Daaaaaalí!

Crítica

Público recomendado: +16

Daaaaaalí, dirigida por el inclasificable cineasta francés Quentin Dupieux, es una experiencia surrealista que empuja al espectador al límite entre la realidad y el absurdo, algo que Dalí mismo hubiera aplaudido (o no…). El director explora un momento ficticio en la vida del pintor, aborda sus excentricidades con el toque irreverente y experimental que caracteriza su cine y que responde ad hoc al personaje artístico.

El arranque nos sumerge en el plano onírico que sugiere el autor de la película: Una representación fiel del cuadro Fuente necrofílica manando de un piano de cola es sostenida en el plano durante al menos 10 segundos, magnífica elección entre la prolífica obra del pintor catalán. A continuación, dos agricultores labran la tierra y posan para Dalí, muy en consonancia con el costumbrismo surrealista de José Luis Cuerda en la ocurrente Amanece que no es poco (1989).

Verdaderamente surrealista: el personaje de Dalí es puro surrealismo, incluso los cambios de actor: llegan a representar a la misma persona hasta 4 actores diferentes (o 5, incluyendo al Dalí anciano).
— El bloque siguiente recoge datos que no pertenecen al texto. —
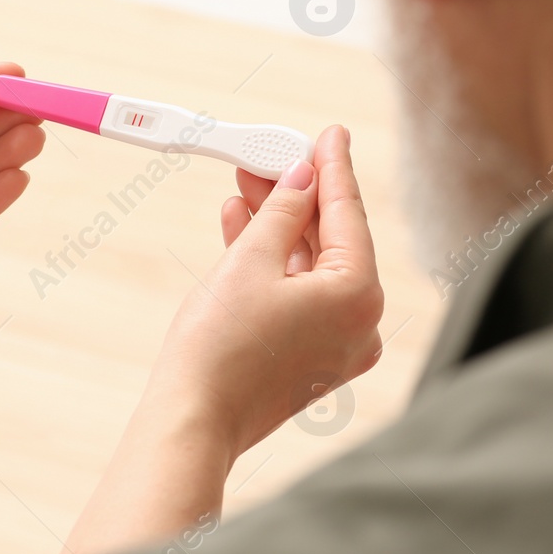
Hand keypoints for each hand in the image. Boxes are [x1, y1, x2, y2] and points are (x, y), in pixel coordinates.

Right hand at [59, 125, 382, 553]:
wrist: (192, 420)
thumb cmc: (219, 347)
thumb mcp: (249, 260)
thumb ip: (283, 212)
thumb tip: (302, 180)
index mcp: (359, 295)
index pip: (348, 213)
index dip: (332, 166)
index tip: (329, 133)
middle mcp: (360, 324)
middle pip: (332, 240)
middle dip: (297, 196)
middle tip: (270, 156)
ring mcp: (337, 346)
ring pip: (312, 267)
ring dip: (279, 226)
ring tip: (247, 186)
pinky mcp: (310, 359)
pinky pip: (299, 295)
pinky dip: (273, 263)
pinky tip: (242, 227)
El actor es buenísimo, imita las expresiones de Salvador Dalí de una manera extraordinaria.

Dupieux elabora una trama difusa, donde los eventos no se suceden de manera lineal y donde el tiempo y el espacio se ven tan distorsionados como en una de las pinturas de Dalí, a imitación de la mente de Dalí: caótica, impredecible y absurda. No hay lógica posible, sólo un desfile de escenas que pasan de lo sublime a lo grotesco, y que invitan a interpretar o simplemente a experimentar. Hay un punto de retorno en el guion, que se da en tres ocasiones (cuando el sacerdote narra su sueño) que nos transporta a El ángel exterminador de Buñuel, asimilándose a la repetición cuando los invitados descubren lo que les pasa, una y otra vez.
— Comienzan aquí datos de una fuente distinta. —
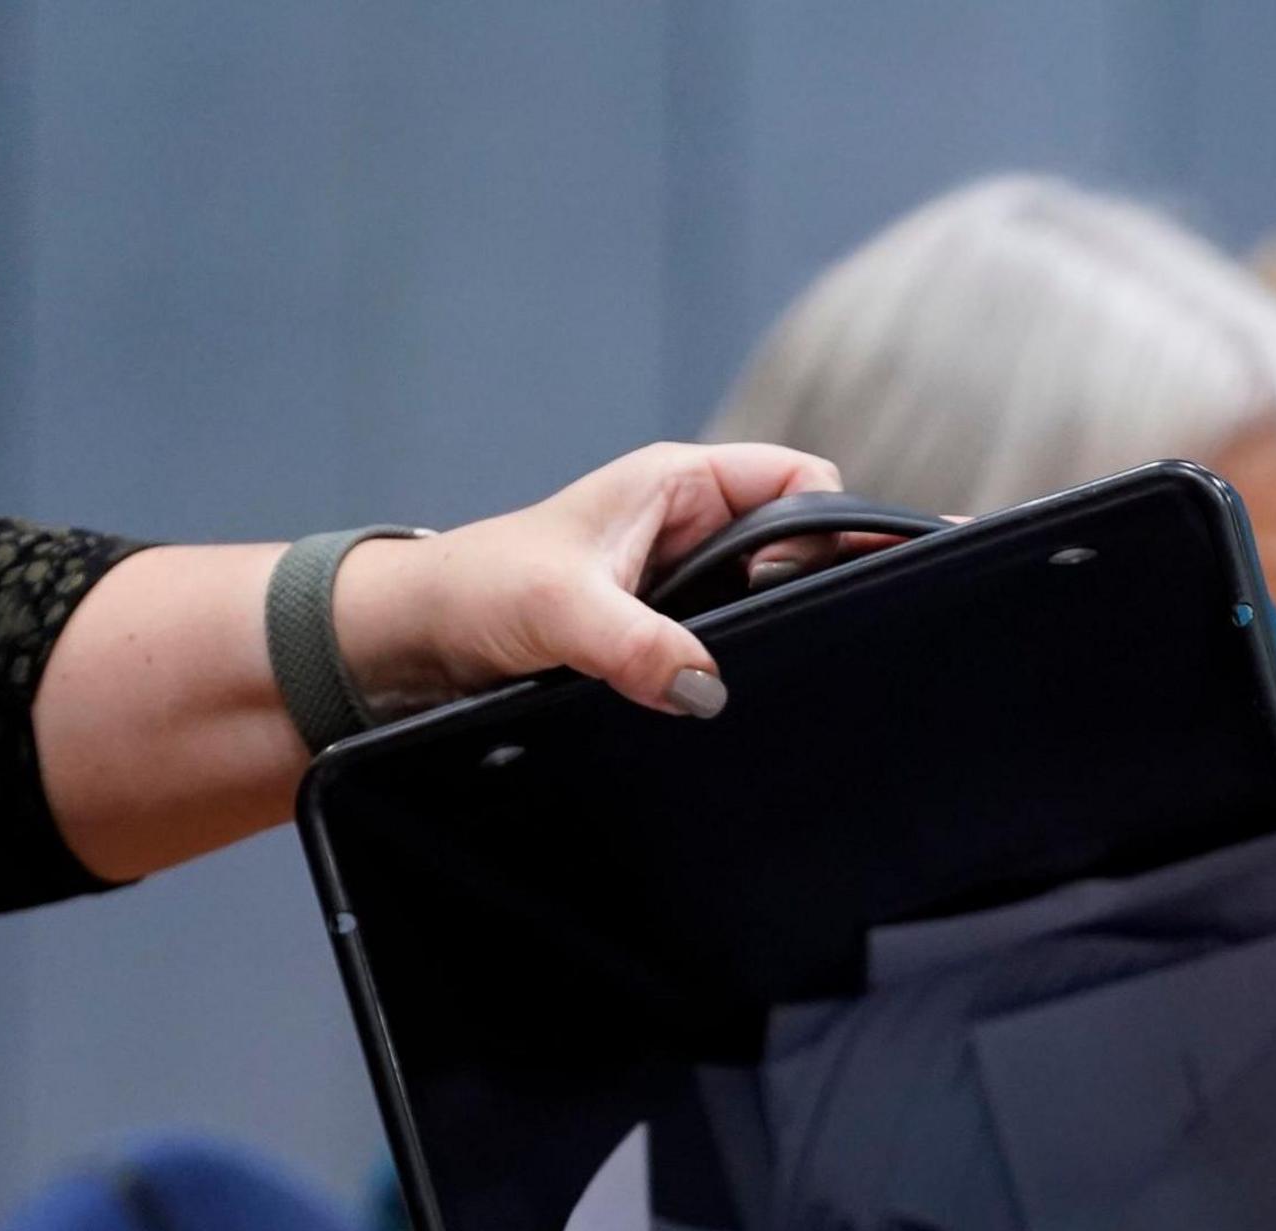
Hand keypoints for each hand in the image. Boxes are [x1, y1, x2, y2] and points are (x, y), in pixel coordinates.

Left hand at [331, 441, 846, 717]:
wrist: (412, 644)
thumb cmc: (474, 590)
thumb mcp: (561, 609)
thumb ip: (638, 645)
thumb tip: (708, 690)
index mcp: (677, 484)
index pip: (800, 485)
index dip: (840, 525)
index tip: (862, 577)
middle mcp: (688, 527)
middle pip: (801, 546)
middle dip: (826, 585)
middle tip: (855, 636)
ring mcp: (679, 584)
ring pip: (770, 601)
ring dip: (780, 635)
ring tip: (809, 674)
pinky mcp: (662, 636)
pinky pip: (732, 648)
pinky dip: (744, 671)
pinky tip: (756, 702)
Vemos cómo los efectos especiales, el maquillaje, vestuario y decorados remiten a la estética de las obras de Dalí, combinando lo kitsch con lo grandilocuente y lo desconcertante. Las figuras alargadas y distorsionadas, los colores intensos, y las situaciones imposibles, son guiños directos a la obra del pintor. Este espectáculo visual es complementado por una banda sonora envolvente. La fórmula que utiliza el director con la música, a modo de refuerzo cómico o anecdótico, nos lleva a pensar inevitablemente en Woody Allen, que hace este uso de la música a menudo en sus películas, concretamente una muy similar en Midnight in Paris, con Bistro Fada, de Stephane Wrembel, sonando en las transiciones de las diferentes escenas.
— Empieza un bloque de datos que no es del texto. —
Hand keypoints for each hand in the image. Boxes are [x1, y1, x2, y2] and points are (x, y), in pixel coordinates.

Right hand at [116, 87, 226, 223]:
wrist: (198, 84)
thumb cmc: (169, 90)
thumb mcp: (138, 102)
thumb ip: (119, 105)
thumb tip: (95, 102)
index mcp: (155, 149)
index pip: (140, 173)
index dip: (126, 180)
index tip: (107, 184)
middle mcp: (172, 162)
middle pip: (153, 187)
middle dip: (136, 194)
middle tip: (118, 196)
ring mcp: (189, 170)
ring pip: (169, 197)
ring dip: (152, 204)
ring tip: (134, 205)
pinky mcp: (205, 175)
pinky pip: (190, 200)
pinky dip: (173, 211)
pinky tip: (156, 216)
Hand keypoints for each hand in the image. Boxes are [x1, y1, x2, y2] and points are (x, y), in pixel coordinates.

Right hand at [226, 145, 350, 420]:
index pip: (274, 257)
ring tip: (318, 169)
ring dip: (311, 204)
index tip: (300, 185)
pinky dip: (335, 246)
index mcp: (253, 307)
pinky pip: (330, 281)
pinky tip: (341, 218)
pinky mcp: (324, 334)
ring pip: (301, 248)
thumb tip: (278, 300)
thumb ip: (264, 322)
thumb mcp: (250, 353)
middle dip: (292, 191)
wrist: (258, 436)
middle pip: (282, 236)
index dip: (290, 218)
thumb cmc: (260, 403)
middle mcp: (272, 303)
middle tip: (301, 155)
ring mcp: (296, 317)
Visualmente, Daaaaaalí es un festín surrealista, que los amantes del arte y de la ausencia de normas celebrarán. Daaaaaalí es, en muchos sentidos, un film para iniciados en el cine de Dupieux o para amantes del surrealismo. Con un estilo único y una estética peculiar, la película es una interpretación imaginativa de cómo sería convivir con el genio del surrealismo en su propio mundo fantasioso a la vez que real y subjetivo. Muy recomendable para admiradores de Dalí y mentes abiertas a la diversión.